Information shown: Begin
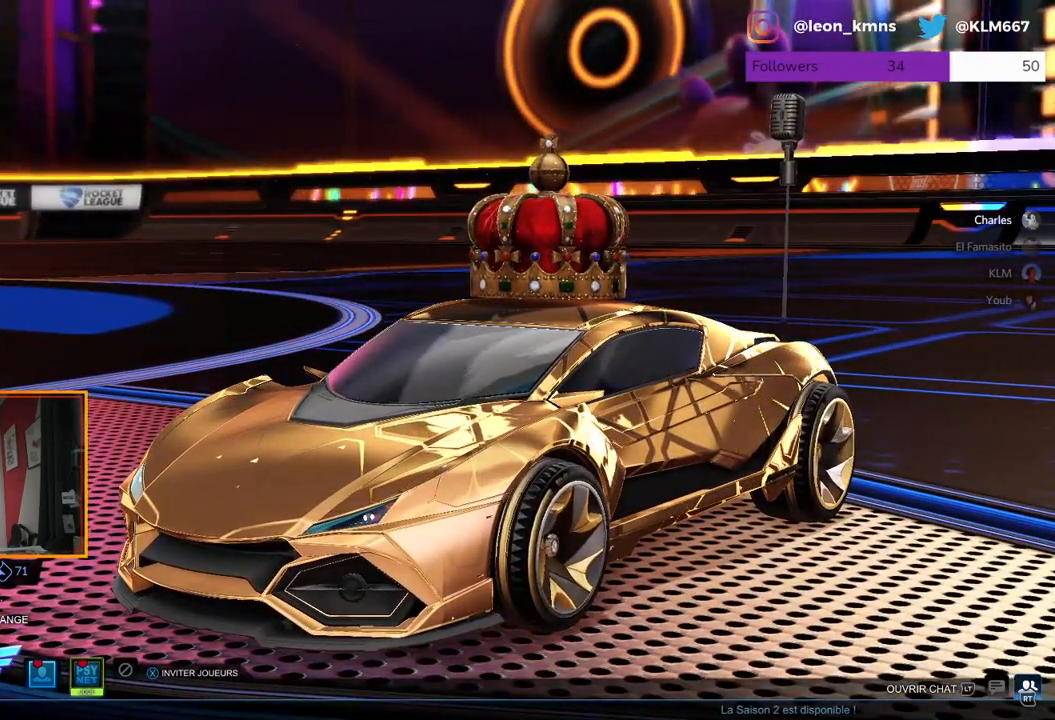
{"buttons": [], "left_stick": "center", "right_stick": "center", "events": [[133, "left_stick", "center"], [250, "left_stick", "right"], [417, "left_stick", "center"]]}
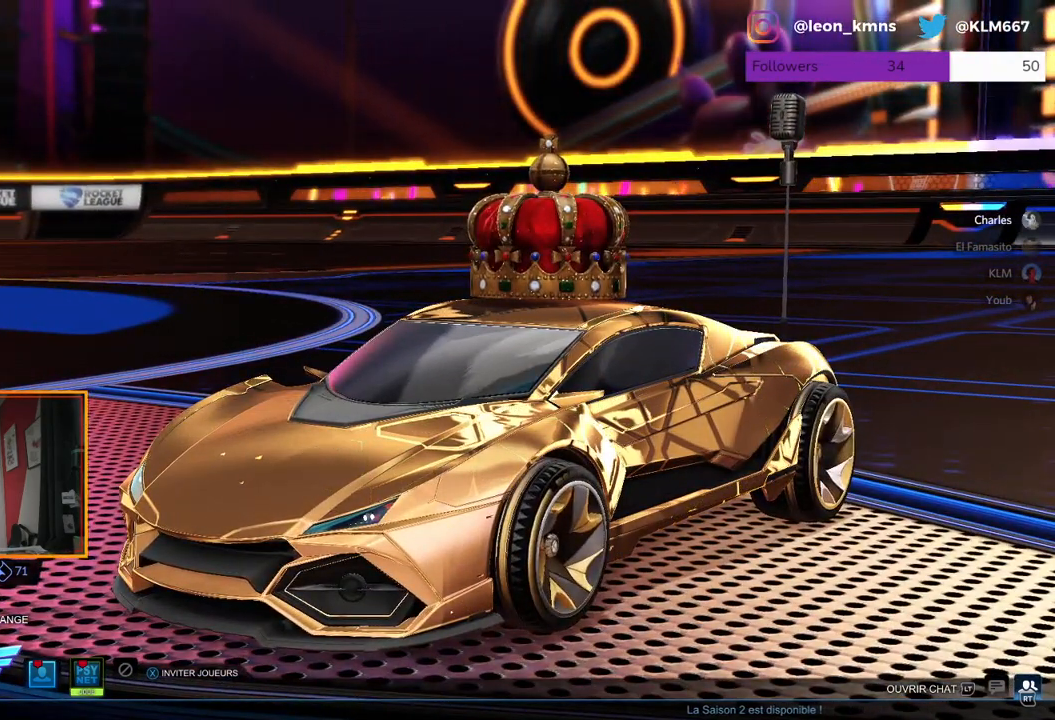
{"buttons": [], "left_stick": "right", "right_stick": "center", "events": [[33, "left_stick", "down"], [233, "left_stick", "center"], [317, "left_stick", "down"], [433, "left_stick", "right"]]}
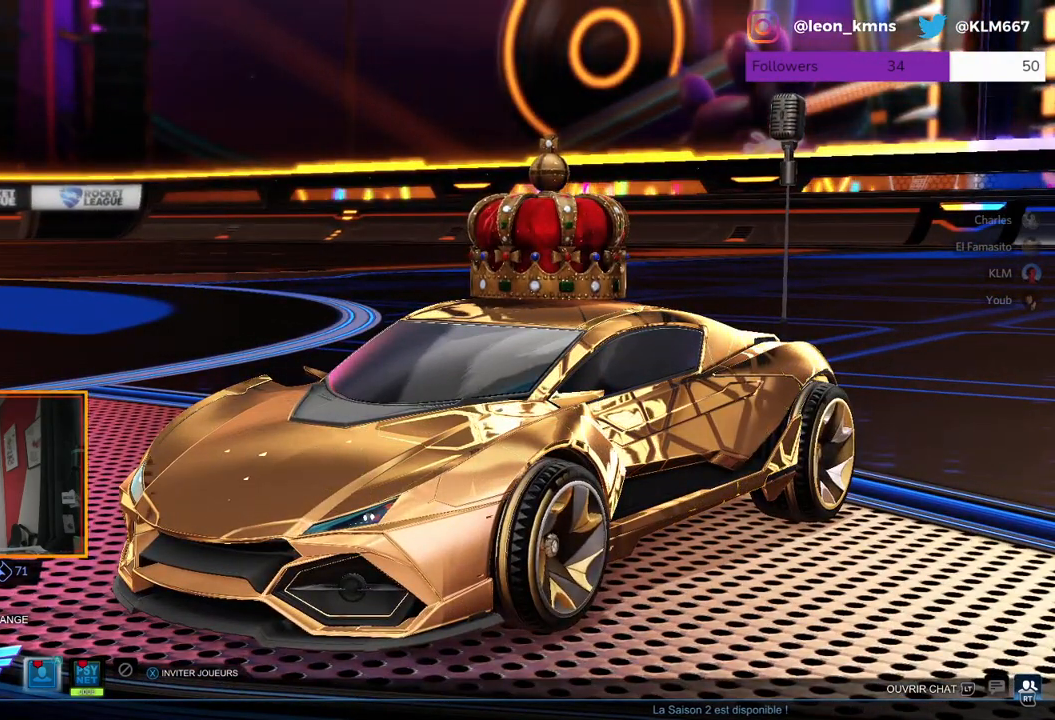
{"buttons": ["A"], "left_stick": "center", "right_stick": "center", "events": [[33, "left_stick", "center"], [133, "left_stick", "right"], [300, "left_stick", "center"], [483, "A", "down"]]}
Information shown: End
**Work order**
Output every line above exactly as it stands, and drop any picture.

**Problem solution**
{"buttons": [], "left_stick": "center", "right_stick": "center", "events": [[133, "left_stick", "center"], [250, "left_stick", "right"], [417, "left_stick", "center"]]}
{"buttons": [], "left_stick": "right", "right_stick": "center", "events": [[33, "left_stick", "down"], [233, "left_stick", "center"], [317, "left_stick", "down"], [433, "left_stick", "right"]]}
{"buttons": ["A"], "left_stick": "center", "right_stick": "center", "events": [[33, "left_stick", "center"], [133, "left_stick", "right"], [300, "left_stick", "center"], [483, "A", "down"]]}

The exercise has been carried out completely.